» Consigne donnée: Recopiez intégralement le texte sur l'Herbe-poison et la protection de la nature en Guadeloupe, sans rien y modifier.

Photographie de l'Herbe-poison
L'Herbe-poison (zèb poizon) (Lobelia persicifolia Lam., Campanulaceae) est endémique de la Guadeloupe. Elle n'existe nulle part ailleurs qu'en Guadeloupe... et encore, uniquement dans les forêts pluviales de la Basse-Terre. Les fleurs en tube, se sont adaptées aux becs des colibris, à moins que ce ne soit l'inverse (source : Alain Rousteau). CC-BY-NC-ND

Les préoccupations des hommes

Au XIXe siècle, alors même que l’industrie prenait son essor, une nouvelle conception de la nature émergea petit à petit. Les productions de Henry David Thoreau et de nombreuses autres personnalités, particulièrement aux Etats-Unis d’Amérique, ont contribué à changer les consciences et conduisent à infléchir les décisions politiques. En témoignage de cette nouvelle tendance, le premier parc national fut créé en 1872 aux Etats-Unis. Il avait fallu quelque temps pour que la société industrielle attribue (ou réattribue) une valeur patrimoniale à la nature.
Dans la seconde moitié du XXe siècle, la Guadeloupe a fait l’objet de plusieurs mesures administratives destinées à protéger son patrimoine naturel.

» Enregistrements conservés:
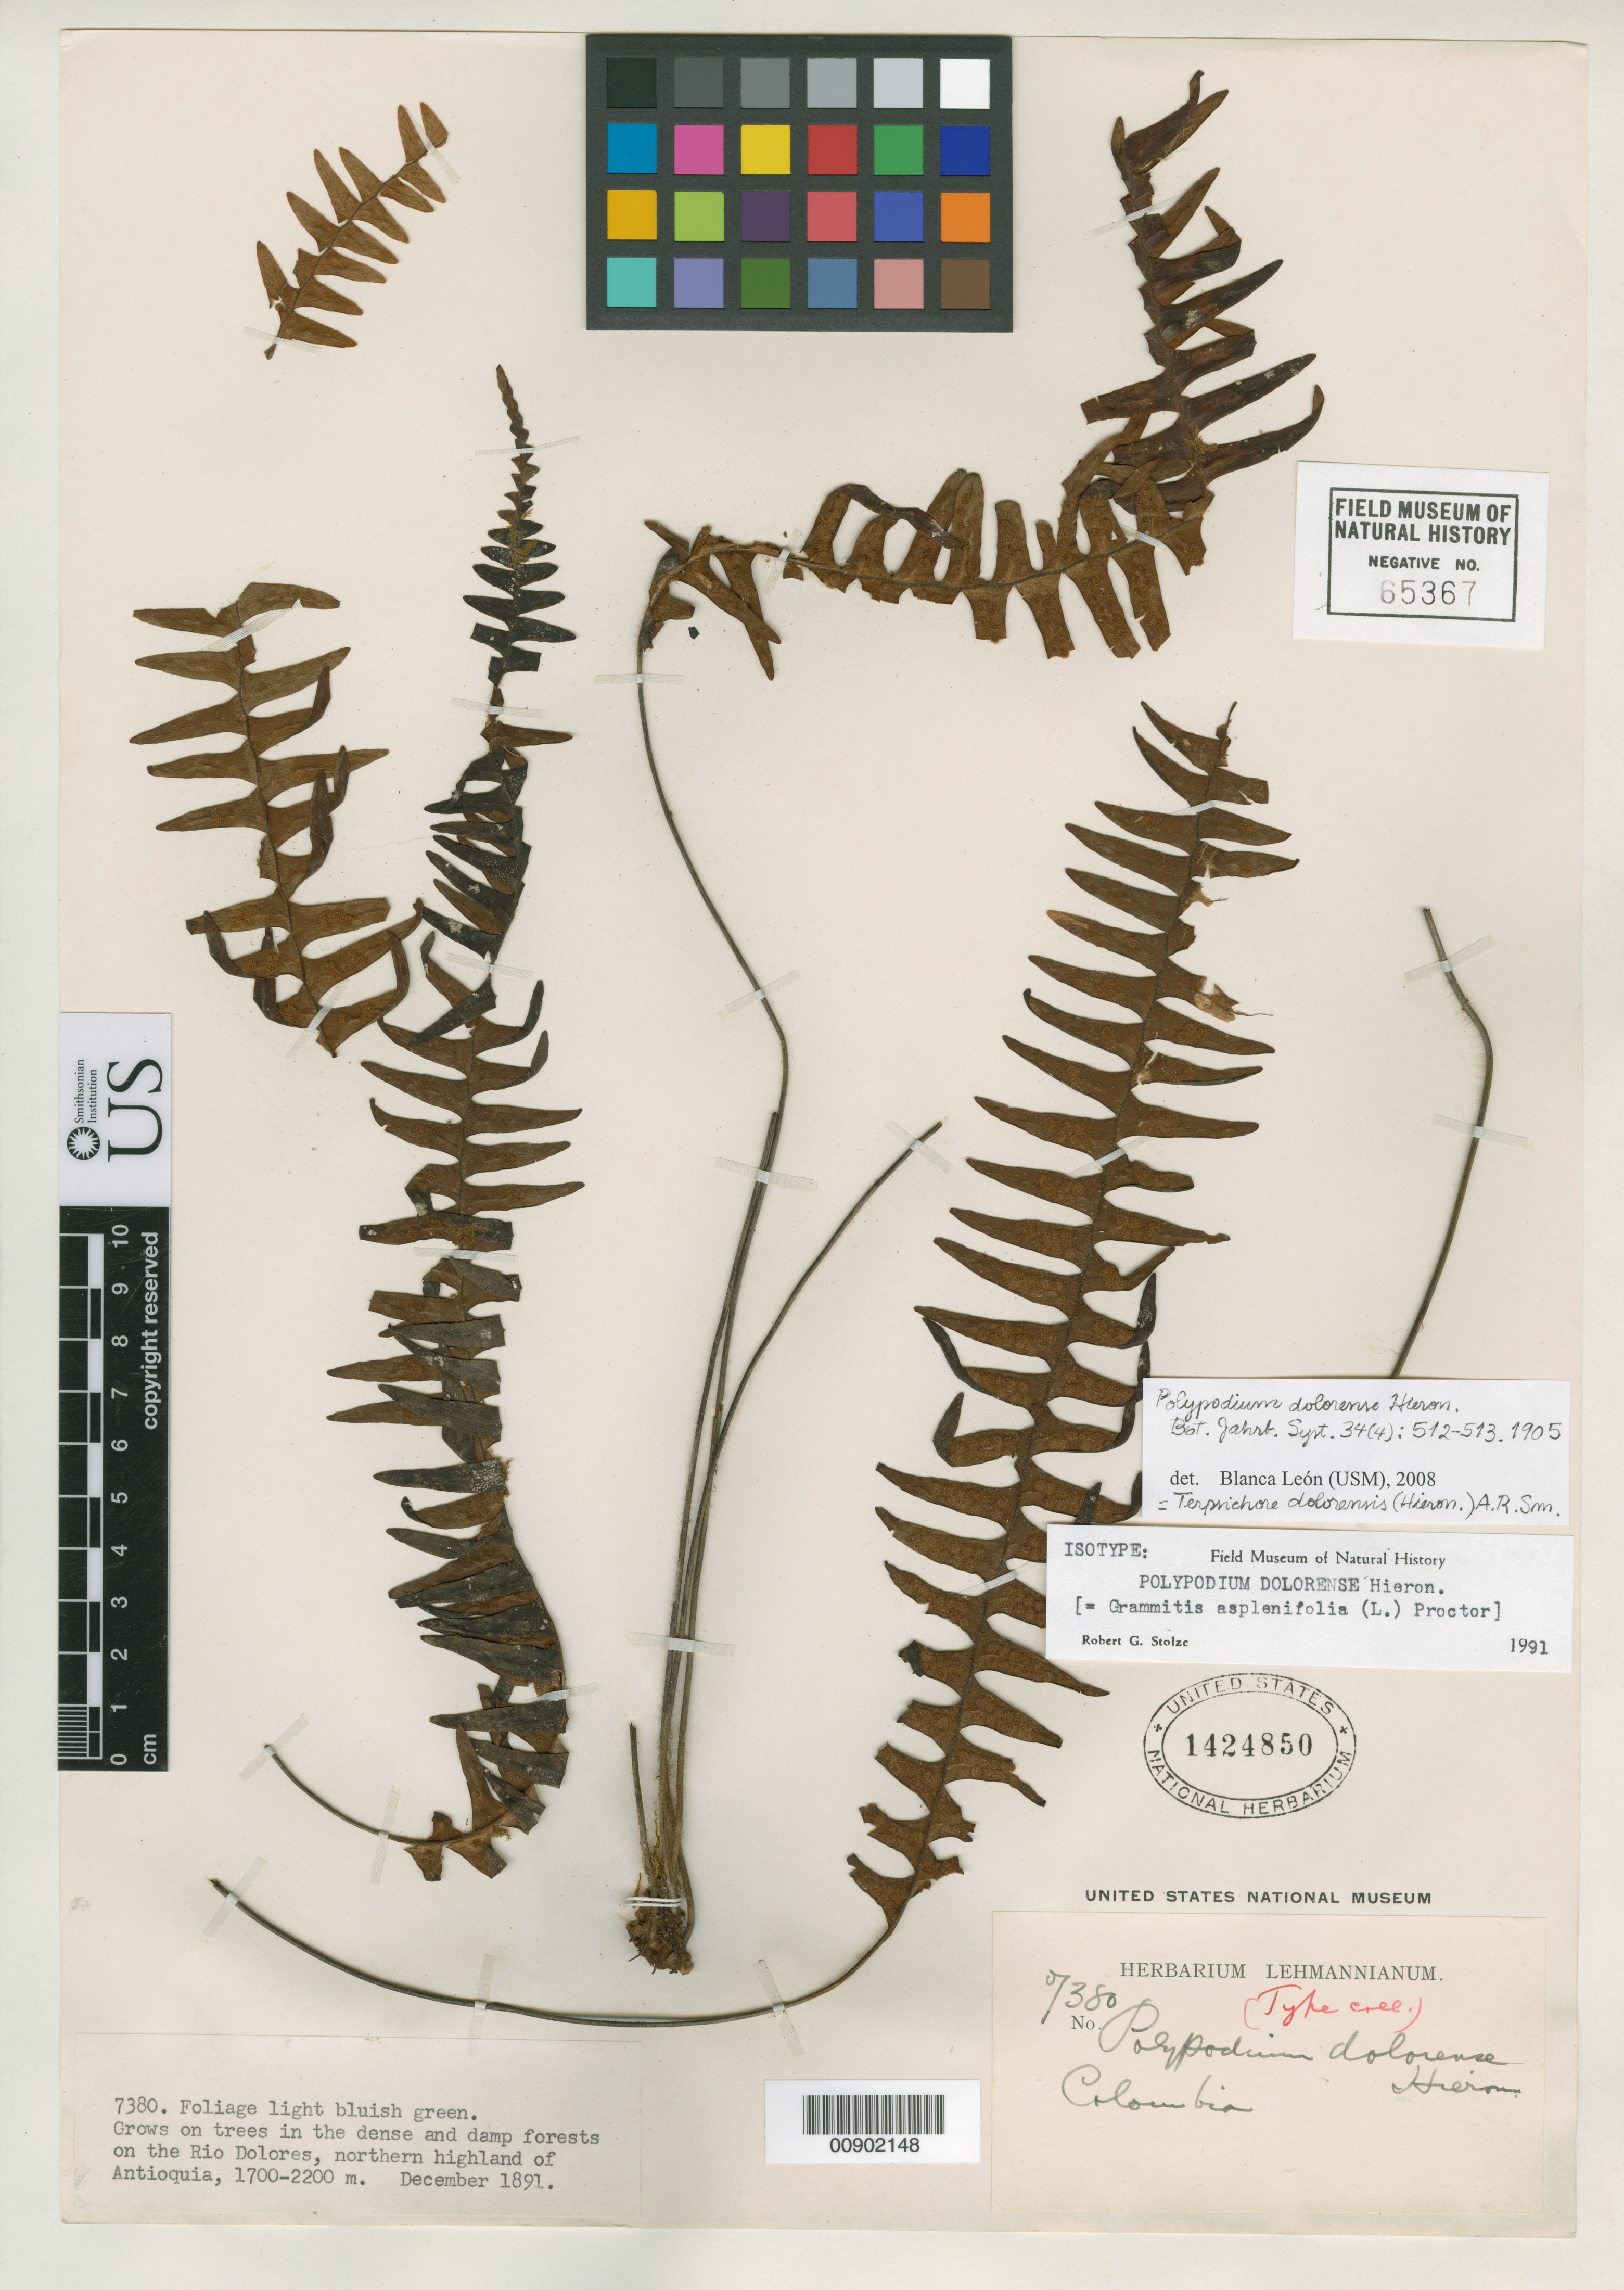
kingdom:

* * *

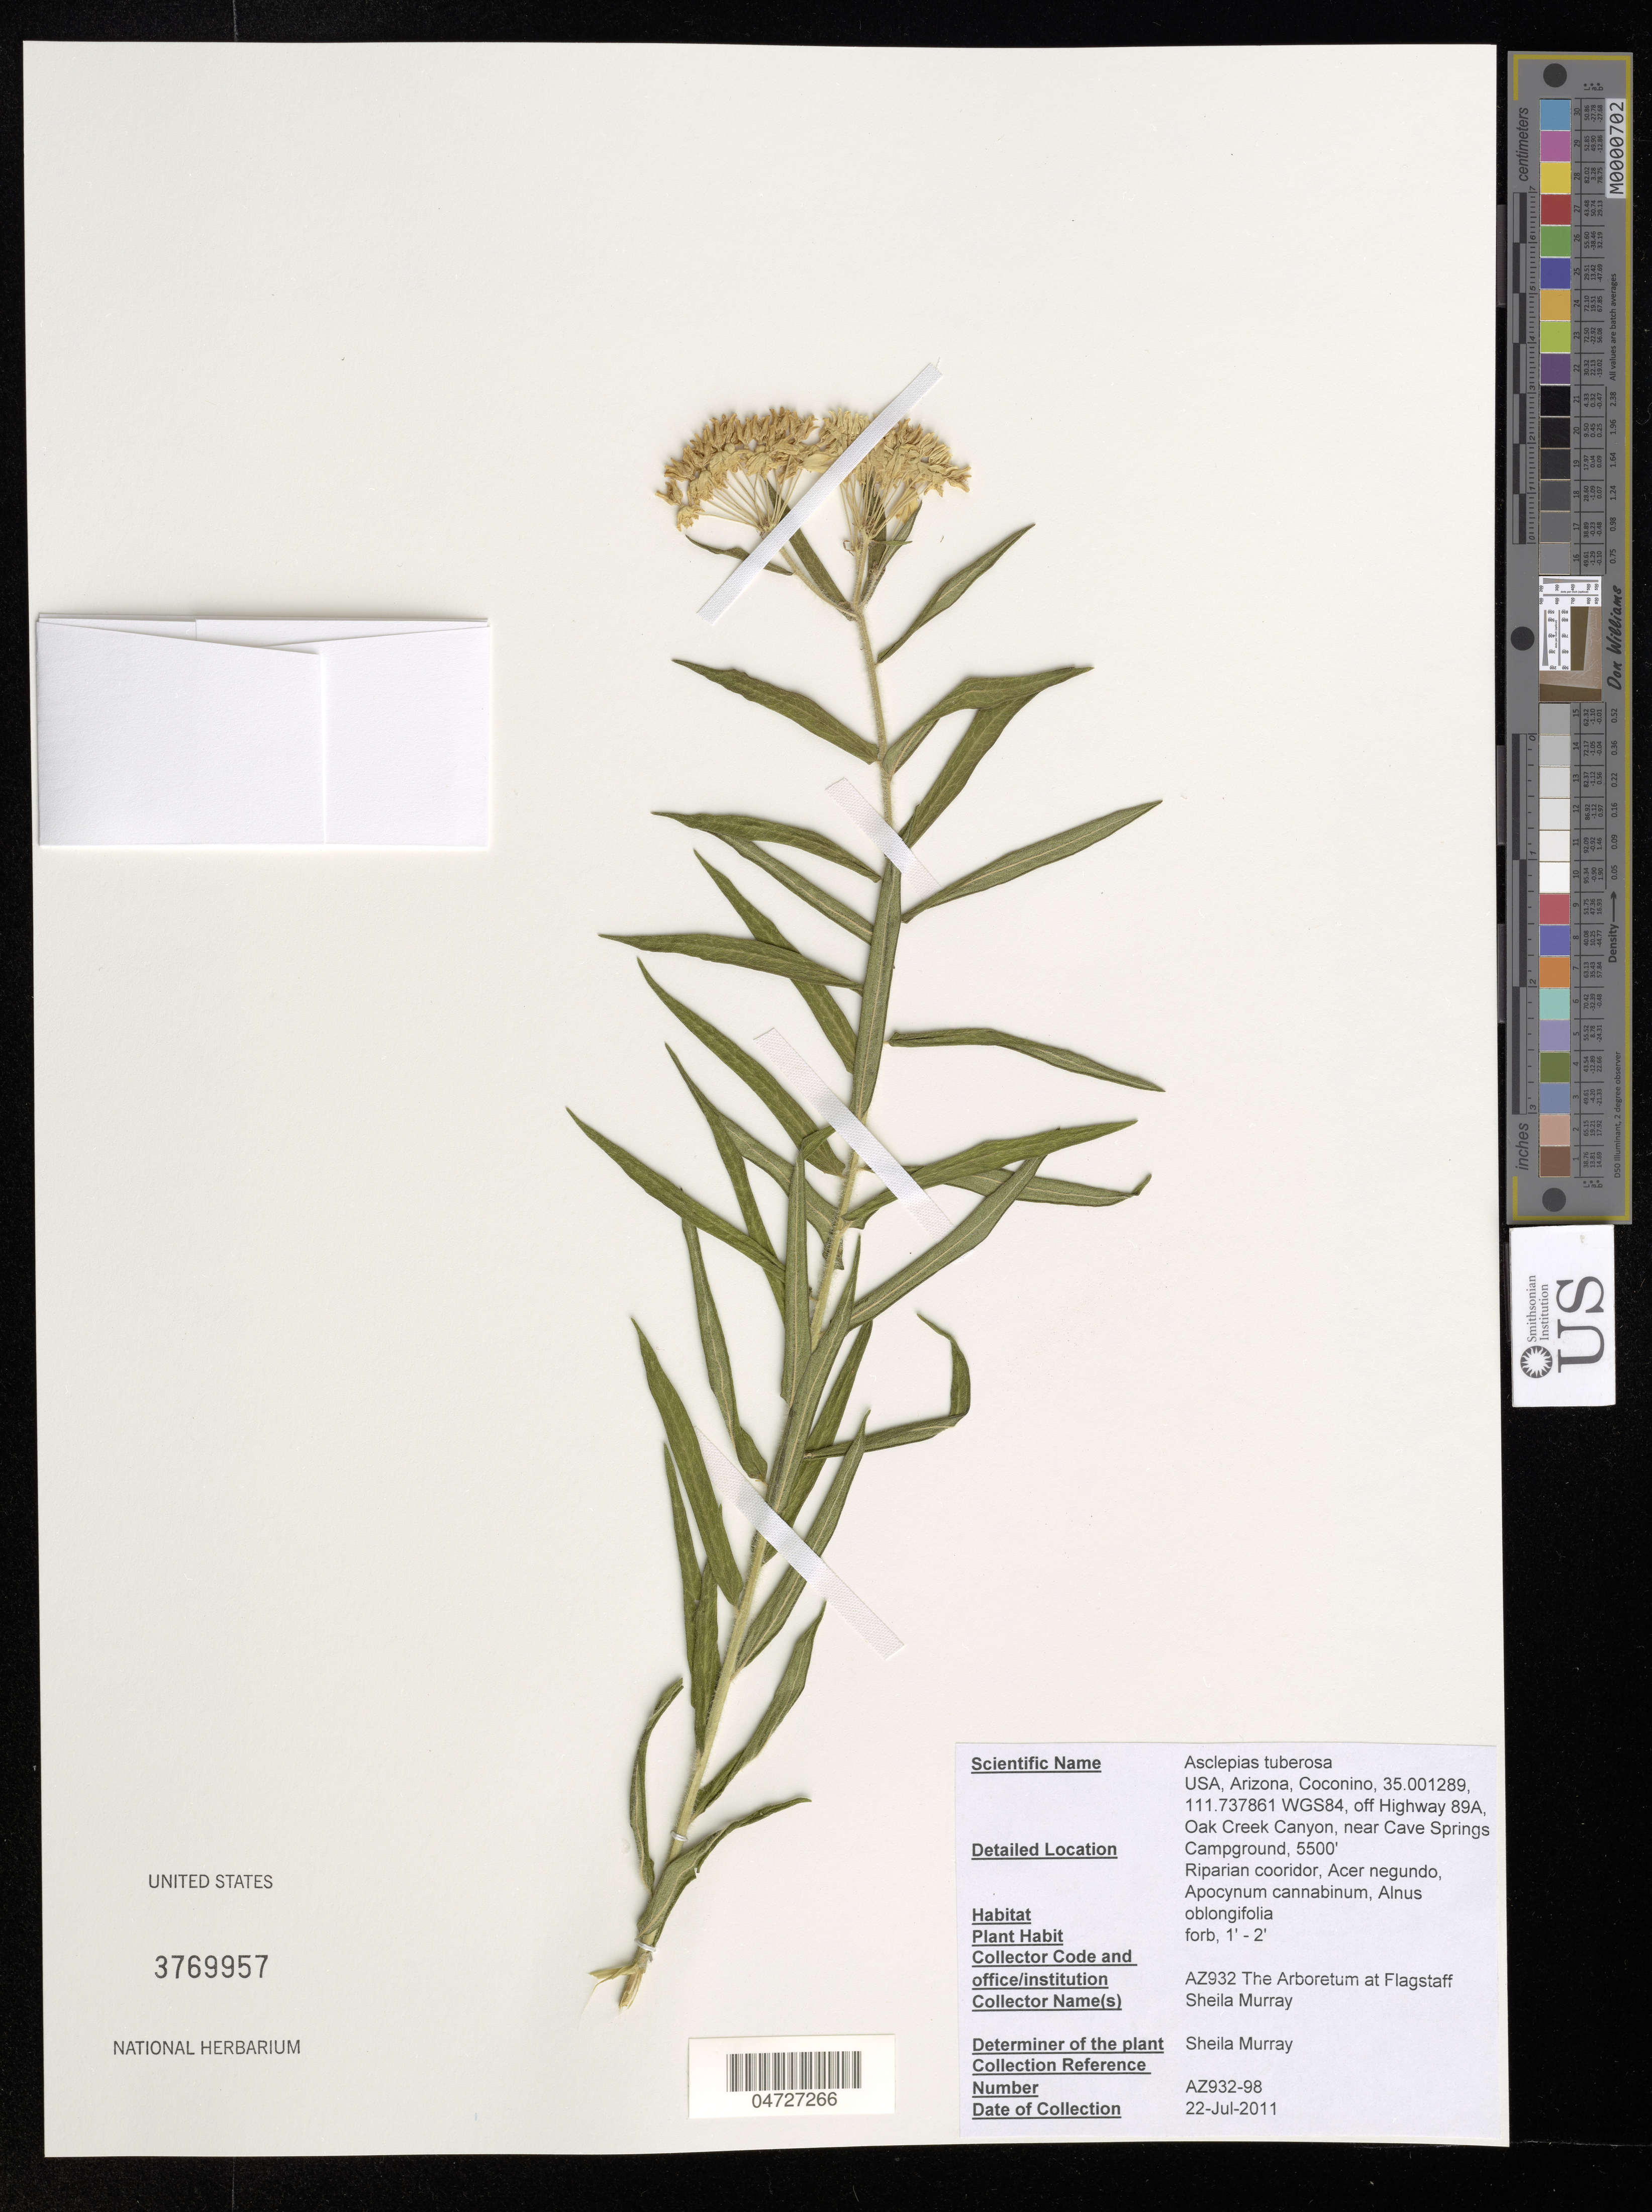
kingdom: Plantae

» Exercice réalisé:
Photographie de l'Herbe-poison
L'Herbe-poison (zèb poizon) (Lobelia persicifolia Lam., Campanulaceae) est endémique de la Guadeloupe. Elle n'existe nulle part ailleurs qu'en Guadeloupe... et encore, uniquement dans les forêts pluviales de la Basse-Terre. Les fleurs en tube, se sont adaptées aux becs des colibris, à moins que ce ne soit l'inverse (source : Alain Rousteau). CC-BY-NC-ND

Les préoccupations des hommes

Au XIXe siècle, alors même que l’industrie prenait son essor, une nouvelle conception de la nature émergea petit à petit. Les productions de Henry David Thoreau et de nombreuses autres personnalités, particulièrement aux Etats-Unis d’Amérique, ont contribué à changer les consciences et conduisent à infléchir les décisions politiques. En témoignage de cette nouvelle tendance, le premier parc national fut créé en 1872 aux Etats-Unis. Il avait fallu quelque temps pour que la société industrielle attribue (ou réattribue) une valeur patrimoniale à la nature.
Dans la seconde moitié du XXe siècle, la Guadeloupe a fait l’objet de plusieurs mesures administratives destinées à protéger son patrimoine naturel.